The weekend agreement reached in Europe, which offered temporary relief to global investors and those worried about a potential collapse of the euro, remains a far cry from a fiscal union that will prevent the European crisis from happening again.

That means the turbulence in the European financial markets and its effects on the real economy will continue next year, which will affect the demand for Chinese exports.

Data from last week points to a weakening, if not faltering, economy in China. Industrial output dropped to its slowest pace in two years in November, while in the same month exports increased 13.8 percent year-on-year, the lowest growth in nine months.

It is therefore understandable that the central leadership emphasized the need for "foresight" on Friday, so the conference will likely prioritize a pro-growth stance and a more flexible proactive fiscal policy and prudent monetary policy.

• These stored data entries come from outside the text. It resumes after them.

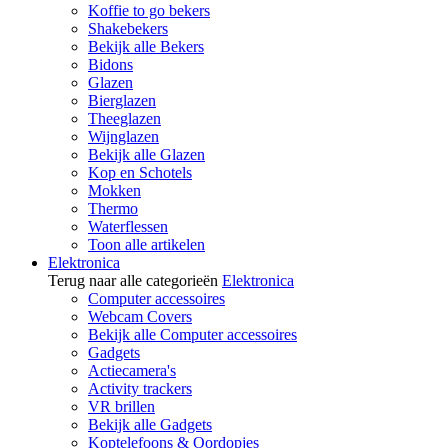
Koffie to go bekers
Shakebekers
Bekijk alle Bekers
Bidons
Glazen
Bierglazen
Theeglazen
Wijnglazen
Bekijk alle Glazen
Kop en Schotels
Mokken
Thermo
Waterflessen
Toon alle artikelen
Elektronica
Terug naar alle categorieën
Elektronica
Computer accessoires
Webcam Covers
Bekijk alle Computer accessoires
Gadgets
Actiecamera's
Activity trackers
VR brillen
Bekijk alle Gadgets
Koptelefoons & Oordopjes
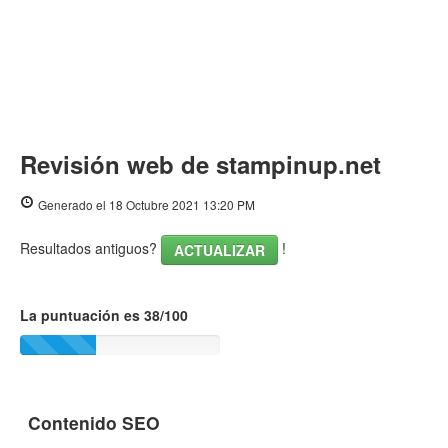
Revisión web de stampinup.net
Generado el 18 Octubre 2021 13:20 PM
Resultados antiguos?
!
ACTUALIZAR
La puntuación es 38/100
Contenido SEO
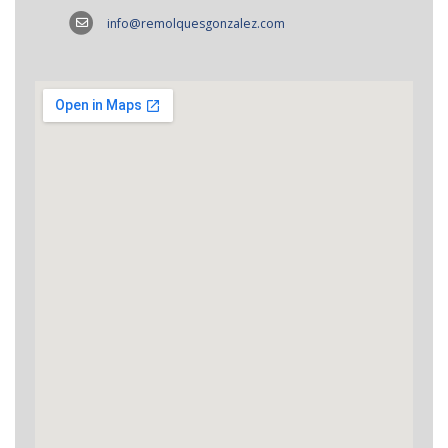
info@remolquesgonzalez.com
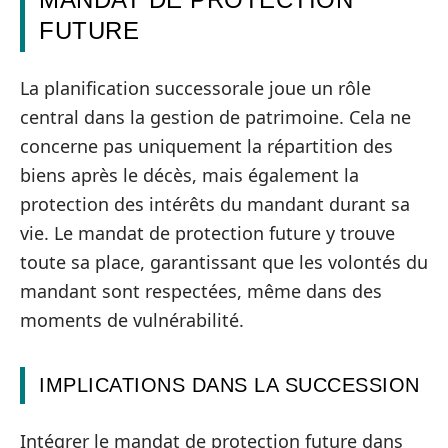
FUTURE
La planification successorale joue un rôle
central dans la gestion de patrimoine. Cela ne
concerne pas uniquement la répartition des
biens après le décès, mais également la
protection des intérêts du mandant durant sa
vie. Le mandat de protection future y trouve
toute sa place, garantissant que les volontés du
mandant sont respectées, même dans des
moments de vulnérabilité.
IMPLICATIONS DANS LA SUCCESSION
Intégrer le mandat de protection future dans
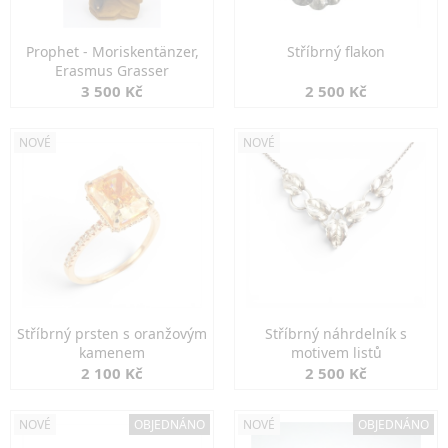
Prophet - Moriskentänzer,
Stříbrný flakon
Erasmus Grasser
3 500 Kč
2 500 Kč
NOVÉ
NOVÉ
Stříbrný prsten s oranžovým
Stříbrný náhrdelník s
kamenem
motivem listů
2 100 Kč
2 500 Kč
NOVÉ
OBJEDNÁNO
NOVÉ
OBJEDNÁNO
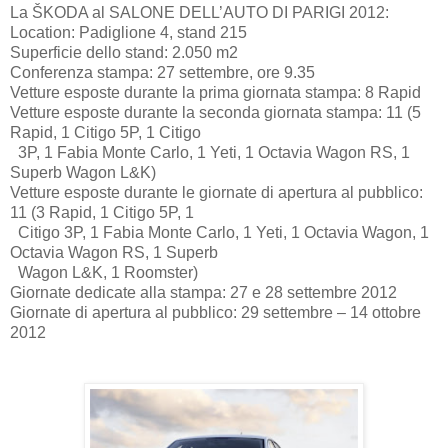
La ŠKODA al SALONE DELL’AUTO DI PARIGI 2012:
Location: Padiglione 4, stand 215
Superficie dello stand: 2.050 m2
Conferenza stampa: 27 settembre, ore 9.35
Vetture esposte durante la prima giornata stampa: 8 Rapid
Vetture esposte durante la seconda giornata stampa: 11 (5
Rapid, 1 Citigo 5P, 1 Citigo
3P, 1 Fabia Monte Carlo, 1 Yeti, 1 Octavia Wagon RS, 1
Superb Wagon L&K)
Vetture esposte durante le giornate di apertura al pubblico:
11 (3 Rapid, 1 Citigo 5P, 1
Citigo 3P, 1 Fabia Monte Carlo, 1 Yeti, 1 Octavia Wagon, 1
Octavia Wagon RS, 1 Superb
Wagon L&K, 1 Roomster)
Giornate dedicate alla stampa: 27 e 28 settembre 2012
Giornate di apertura al pubblico: 29 settembre – 14 ottobre
2012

Certainly it is unavoidable that the world's second largest economy will become bolder in carrying out stimulus policies to keep its growth on track if the external situation continues to worsen next year.

While European countries will struggle to hammer out a final agreement by March, the US economic recovery, despite perking up slightly recently, is still very fragile.

Emerging-market economies are also going flat, India and Brazil also performed disappointingly in the third quarter, reducing the possibility of China shifting its exports from crisis-laden Europe to emerging economies.

However, there is no need to rush to loosen policies as growth remains in the comfort zone, it reached 9.1 percent year-on-year in the third quarter of this year. So a "targeted" loosening is advisable, especially as loose monetary conditions could easily trigger inflation again.

But the economic situation often changes unexpectedly fast, as shown by the sudden slump in growth at the beginning of the global financial crisis, from more than 10 percent in the second quarter of 2008 to 6.5 percent in the first quarter of 2009.

That crisis was a severe test for policymakers, as many enterprises were sandwiched between monetary tightening and the slow reaction of the authorities and went bankrupt.

This time, it is a must that policymakers monitor the internal and external situations more closely and take prompt action if anything unexpected happens next year.